That said, I don't believe the visualization is correct. The grid for one doesn't seem to match what's described in the paper.
Also it's entirely possible I've misunderstood or neglected to notice key details.
“”” For the full technical explanation with equations, proofs, and PyTorch pseudocode, see the companion post: TurboQuant: Near-Optimal Vector Quantization Without Looking at Your Data.“
I've updated the visualization. The grid is actually not uniformly spaced. Each coordinate is quantized independently using optimal centroids for the known coordinate distribution. In 2D, unit-circle coordinates follow the arcsine distribution (concentrating near ±1), so the centroids cluster at the edges, not the center.
Looking at the paper (https://arxiv.org/abs/2504.19874) they cite earlier work that does exactly that. They object that grid projection and binary search perform exceptionally poorly on the GPU.
I don't think they're using a regular grid as depicted on the linked page.
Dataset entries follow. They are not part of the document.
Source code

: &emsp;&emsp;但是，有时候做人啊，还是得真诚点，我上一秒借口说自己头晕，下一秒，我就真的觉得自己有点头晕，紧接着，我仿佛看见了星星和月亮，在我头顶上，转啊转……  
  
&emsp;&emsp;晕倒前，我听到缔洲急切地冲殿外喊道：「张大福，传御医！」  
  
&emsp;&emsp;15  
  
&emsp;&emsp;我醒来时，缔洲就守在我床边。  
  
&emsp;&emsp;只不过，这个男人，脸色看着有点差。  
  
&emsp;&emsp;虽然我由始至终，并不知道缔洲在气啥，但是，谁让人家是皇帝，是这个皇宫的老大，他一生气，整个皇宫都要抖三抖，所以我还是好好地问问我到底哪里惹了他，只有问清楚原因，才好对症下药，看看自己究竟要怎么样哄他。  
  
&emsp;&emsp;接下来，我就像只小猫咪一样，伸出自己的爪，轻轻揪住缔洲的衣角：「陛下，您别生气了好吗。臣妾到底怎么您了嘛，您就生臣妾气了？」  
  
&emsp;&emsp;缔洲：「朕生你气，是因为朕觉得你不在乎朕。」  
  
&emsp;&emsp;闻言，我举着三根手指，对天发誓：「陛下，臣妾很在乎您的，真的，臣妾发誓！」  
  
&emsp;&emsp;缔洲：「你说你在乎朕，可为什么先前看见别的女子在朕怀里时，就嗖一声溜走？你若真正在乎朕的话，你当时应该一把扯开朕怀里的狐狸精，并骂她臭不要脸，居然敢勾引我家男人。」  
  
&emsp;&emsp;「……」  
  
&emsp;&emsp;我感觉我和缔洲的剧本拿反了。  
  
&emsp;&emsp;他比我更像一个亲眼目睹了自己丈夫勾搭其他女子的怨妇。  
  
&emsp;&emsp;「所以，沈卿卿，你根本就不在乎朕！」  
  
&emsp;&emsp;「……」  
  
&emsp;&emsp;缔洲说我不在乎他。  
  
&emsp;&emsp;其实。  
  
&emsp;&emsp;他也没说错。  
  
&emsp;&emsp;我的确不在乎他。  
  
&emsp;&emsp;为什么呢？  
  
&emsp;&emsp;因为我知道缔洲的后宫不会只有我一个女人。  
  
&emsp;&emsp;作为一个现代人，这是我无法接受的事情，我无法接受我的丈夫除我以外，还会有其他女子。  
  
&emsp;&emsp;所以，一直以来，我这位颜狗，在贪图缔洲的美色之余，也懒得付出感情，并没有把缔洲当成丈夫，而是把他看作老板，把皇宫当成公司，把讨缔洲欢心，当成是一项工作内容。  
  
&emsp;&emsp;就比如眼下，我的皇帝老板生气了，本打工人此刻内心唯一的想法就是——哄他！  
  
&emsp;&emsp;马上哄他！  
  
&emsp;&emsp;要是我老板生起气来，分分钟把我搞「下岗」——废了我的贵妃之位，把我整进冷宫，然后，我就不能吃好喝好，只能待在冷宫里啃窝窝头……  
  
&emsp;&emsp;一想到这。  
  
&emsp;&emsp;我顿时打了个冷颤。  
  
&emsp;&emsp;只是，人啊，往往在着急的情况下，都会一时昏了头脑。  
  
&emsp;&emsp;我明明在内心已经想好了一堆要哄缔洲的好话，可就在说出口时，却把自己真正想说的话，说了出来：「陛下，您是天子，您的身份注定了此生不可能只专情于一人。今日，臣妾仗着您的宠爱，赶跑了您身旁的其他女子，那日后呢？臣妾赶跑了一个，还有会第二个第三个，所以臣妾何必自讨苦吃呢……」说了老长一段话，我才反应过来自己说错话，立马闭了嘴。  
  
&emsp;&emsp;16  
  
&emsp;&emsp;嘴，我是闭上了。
Equation 4 from the paper is how they compute centroids for the MSE optimal quantizer.
Why specify MSE optimal you ask? Yeah so it turns out there's actually two quantization steps, a detail also omitted from the linked page. They apply QJL quantization to the residual of the grid quantized data.
My description is almost certainly missing key details; I'm not great at math and this is sufficiently dense to be a slog.